When poor ball screen defense and meandering help side defenders combine to give the opponent an easy three

In the first of the two preceding examples, the Longhorn defense was burned once by a help defender drifting too far from his man while not providing much actual help. In the second example the problem was bad ball screen defense.

When both of these events occur on the same play, the results are predictably bad.

In the next example, Iowa State is setting up a high ball screen with three shooters spacing around the perimeter. McKay is setting a ball screen, with Myles Turner defending him.

There are a lot of different ways to defend a ball screen, but two common ones are for the defender covering the screener (in this case, Turner) to step out and force the ball handler to dribble away from the basket (sometimes this tactic is called "showing"), before recovering to his man, or for Turner to play almost in a one man zone defense and look to contain both the ball handler and the roll man while the on-ball defender works his way back around the screen.

At the moment when the screen actually is set, Turner does something odd. In the image below, Turner appears to be half way in between these two defenses. Note the way his feet are pointing in the image. If he were stepping out hard into the path of the ball handler, this is the direction that they should point. But in this case he is playing back, and his feet are pointed in the wrong direction, which compromises his ability to defend.

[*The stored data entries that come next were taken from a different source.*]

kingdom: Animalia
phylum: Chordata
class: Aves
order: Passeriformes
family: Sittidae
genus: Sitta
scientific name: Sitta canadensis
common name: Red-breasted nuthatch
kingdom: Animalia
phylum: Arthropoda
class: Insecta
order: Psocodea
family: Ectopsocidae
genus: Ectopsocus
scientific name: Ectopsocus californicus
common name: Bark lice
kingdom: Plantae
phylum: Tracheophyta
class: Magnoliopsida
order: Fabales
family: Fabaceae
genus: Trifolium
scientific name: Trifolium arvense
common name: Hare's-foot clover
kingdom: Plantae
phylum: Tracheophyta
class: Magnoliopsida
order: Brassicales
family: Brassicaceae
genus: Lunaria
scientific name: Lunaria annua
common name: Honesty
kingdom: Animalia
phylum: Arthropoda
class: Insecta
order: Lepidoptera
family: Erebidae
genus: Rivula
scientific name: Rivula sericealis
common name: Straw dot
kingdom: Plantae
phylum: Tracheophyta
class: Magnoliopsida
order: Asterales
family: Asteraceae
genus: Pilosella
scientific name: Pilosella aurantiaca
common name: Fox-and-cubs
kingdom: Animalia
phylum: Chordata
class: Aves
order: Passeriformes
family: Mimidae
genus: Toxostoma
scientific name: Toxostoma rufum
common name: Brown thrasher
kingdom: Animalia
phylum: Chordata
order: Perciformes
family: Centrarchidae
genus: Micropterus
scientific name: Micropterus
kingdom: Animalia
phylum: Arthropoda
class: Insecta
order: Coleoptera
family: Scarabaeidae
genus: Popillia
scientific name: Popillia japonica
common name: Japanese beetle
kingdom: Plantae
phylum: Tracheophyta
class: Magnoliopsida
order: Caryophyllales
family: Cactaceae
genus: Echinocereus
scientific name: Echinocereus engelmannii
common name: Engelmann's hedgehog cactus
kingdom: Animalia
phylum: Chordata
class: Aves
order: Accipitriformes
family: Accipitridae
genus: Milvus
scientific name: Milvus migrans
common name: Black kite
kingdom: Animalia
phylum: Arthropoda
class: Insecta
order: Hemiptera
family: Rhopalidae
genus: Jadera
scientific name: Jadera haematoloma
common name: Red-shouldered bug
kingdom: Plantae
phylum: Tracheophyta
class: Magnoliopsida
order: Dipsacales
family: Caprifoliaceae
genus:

As the offense attacks, Turner's initially poor footwork has put him a step behind, and he will be in trouble for the rest of the play. In the image below, we see the action a few frames later. There are a few things to point out. First, notice that Isaiah Taylor is not helping to cover the dribble penetration. He is guarding Matt Thomas. Presumably, after seeing Thomas bury a number of three point shots, the Texas defense has adjusted. It is clear that Taylor has been assigned to not leave Thomas, and he will stick with him for the remainder of the play. Meanwhile, Javan Felix starts to drift away from his man in help side positioning.

As the play continues, the dribble penetration approaches the rim. While the ball handler has a clear angle to the basket, he ends up deciding not to challenge Turner and Jonathan Holmes. Meanwhile, Felix continues in to no man's land, and completely loses track of Naz Long, one of the most dangerous perimeter shooters in the conference.

If Felix were doing something productive helping with the ball handler, this might make more sense. But he is not -- he is just getting lost. The ball kicked out to Naz Long, who hit a wide open three.

What should we take away from all of this?

In basketball, the difference between success and failure is frequently one or two small little details, seemingly insignificant, but critically important. Being a step to slow to react, mixing up footwork, or not properly reading a play can all kill a defensive possession. Early in the season, the Texas defense was getting many more of these details right than it is currently.

The three example possessions were all taken from the Iowa State game, but we could have found very similar issues in Texas' loss to Oklahoma last week. While it is probably not reasonable to expect to stop Iowa State, the Texas defense provided very little resistance, frequently breaking down on the perimeter.

Texas' upside for the rest of the season requires getting back to being outstanding on defensive end of the floor. The Longhorns have to get better defending the pick and roll, and have to get better closing out on shooters, dealing better with the conflict between helping and recovering that lies at the heart of man-to-man defense. They just have to be better at the basics of team defense.

If there is hope for Texas it is simply that we have seen the Longhorns play high level defense before. But time is running out on this season -- there isn't much time left to get these issues resolved.